**Given problem**:
In the Nebula Award novel nominees text, who is Karys Eska locked into an irrevocable compact with?

**Selected excerpt**:
◆ ◆ ◆ ◆ ◆ ◆ ◆
The awards will be presented in a ceremony on Saturday, June 7, in Kansas City, MO as part of the 60th Annual Nebula Awards Conference.
Last year’s award went to The Saint of Bright Doors by Vajra Chandrasekera. Other recent winners include R.F. Kuang and Martha Wells.
Nebula Award for Novel
Sleeping Worlds Have No Memory by Yaroslav Barsukov

Refusing the queen’s order to gas a crowd of protesters, Minister Shea Ashcroft is banished to the border to oversee the construction of the biggest defensive tower in history. However, the use of advanced technology taken from refugees makes the tower volatile and dangerous, becoming a threat to local interests. Shea has no choice but to fight the local hierarchy to ensure the construction succeeds—and to reclaim his own life.
Surviving an assassination attempt, Shea confronts his inner demons, encounters an ancient legend, and discovers a portal to a dead world—all while struggling to stay true to his own principles and maintain his sanity. Fighting memories and hallucinations, he starts to question everything…
Sleeping Worlds Have No Memory is a thought-provoking meditation on the fragility of the human condition, our beliefs, the manipulation of propaganda for political gains, and our ability to distinguish the real from the unreal and our willingness to accept convenient “truths.” The novel is a compelling exploration of memory, its fragile nature, and its profound impact on our perception of identity, relationships, and facts themselves.
Rakesfall by Vajra Chandrasekera

Some stories take more than one lifetime to tell. There are wrongs that echo through the ages, friendships that outpace the claws of death, loves that leave their mark on civilization, and promises that nothing can break. This is one such story.
Annelid and Leveret met as children in the middle of the Sri Lankan civil war. They found each other in a torn-up nation, peering through propaganda to grasp a deeper truth. And in a demon-haunted wood, another act of violence linked them and propelled their souls on a journey throughout the ages. No world can hold them, no life can bind them, and they’ll never leave each other behin
Asunder by Kerstin Hall

We choose our own gods here.
Karys Eska is a deathspeaker, locked into an irrevocable compact with Sabaster, a terrifying eldritch being-three-faced, hundred-winged, unforgiving-who has granted her the ability to communicate with the newly departed. She pays the rent by using her abilities to investigate suspicious deaths around the troubled city she calls home. When a job goes sideways and connects her to a dying stranger with some very dangerous secrets, her entire world is upended.
Ferain is willing to pay a ludicrous sum of money for her help. To save him, Karys inadvertently binds him to her shadow, an act that may doom them both. If they want to survive, they will need to learn to trust one another. Together, they must journey to the heart of a faded empire, all the while haunted by arcane horrors, and the unquiet ghosts of their pasts.
And all too soon, Karys knows her debts will come due.
◆ ◆ ◆ ◆ ◆ ◆ ◆
**Entries**:
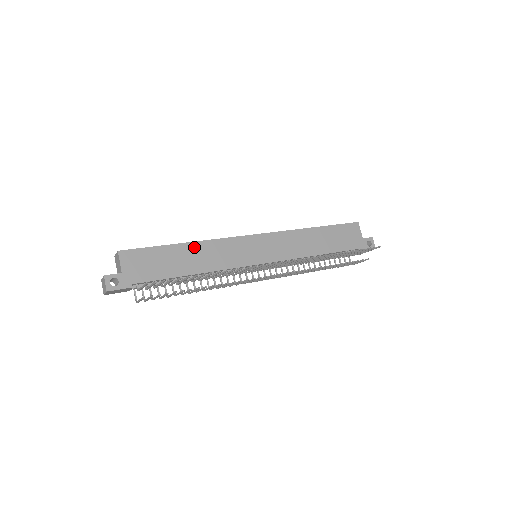
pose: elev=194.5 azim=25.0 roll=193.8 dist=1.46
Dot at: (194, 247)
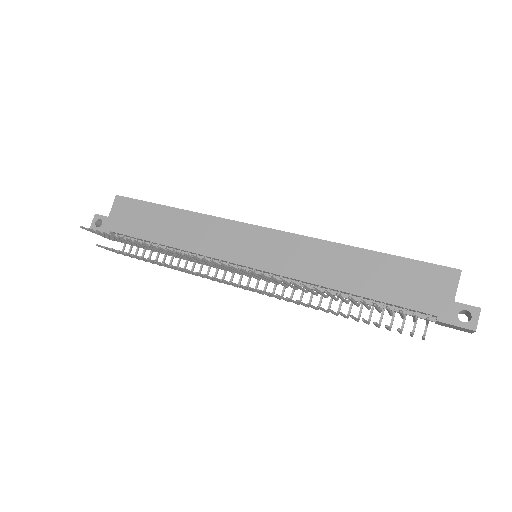
Dot at: (183, 216)
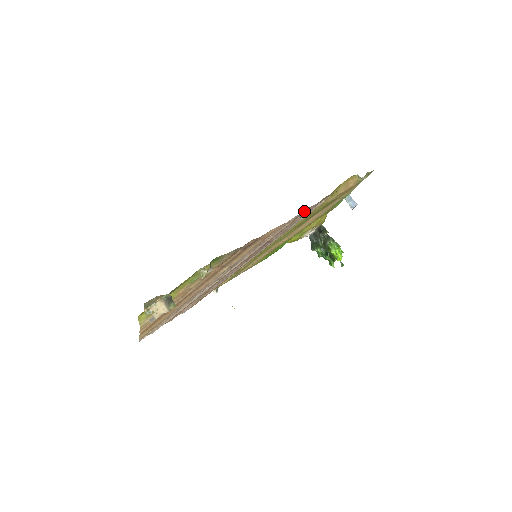
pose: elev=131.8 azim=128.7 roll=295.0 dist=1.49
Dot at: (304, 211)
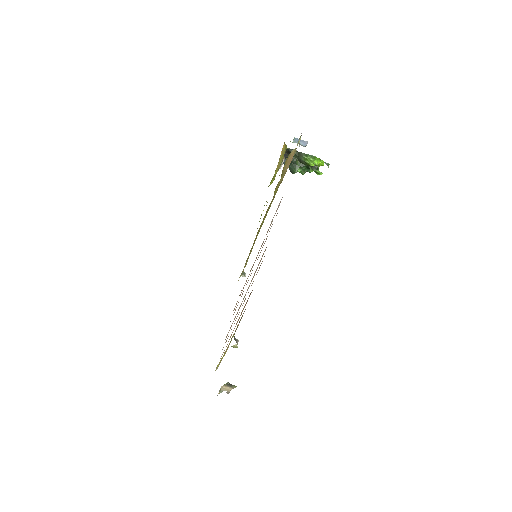
Dot at: occluded
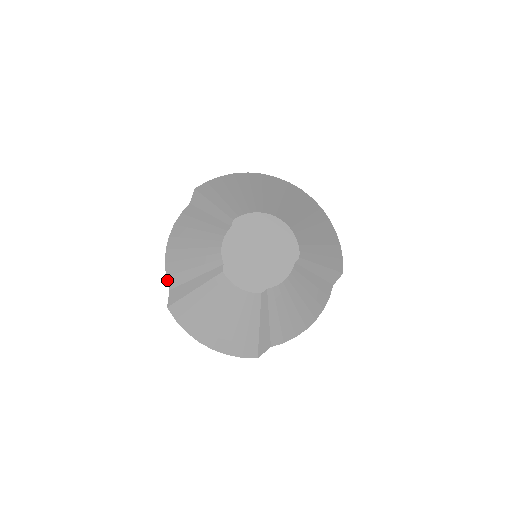
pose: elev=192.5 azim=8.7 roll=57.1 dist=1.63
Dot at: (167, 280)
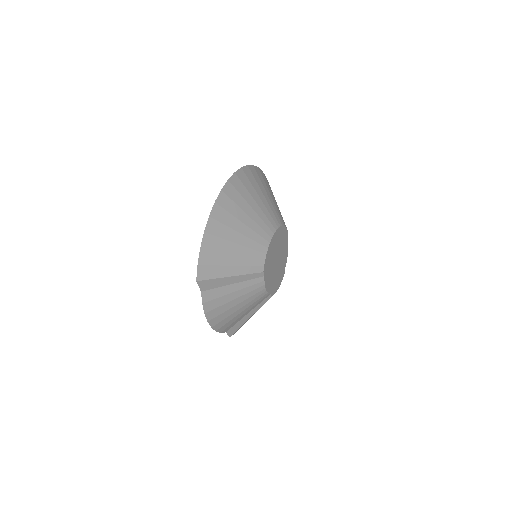
Dot at: occluded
◆ ◆ ◆ ◆ ◆ ◆ ◆
**Exercise response**:
Sabaster, a terrifying eldritch being.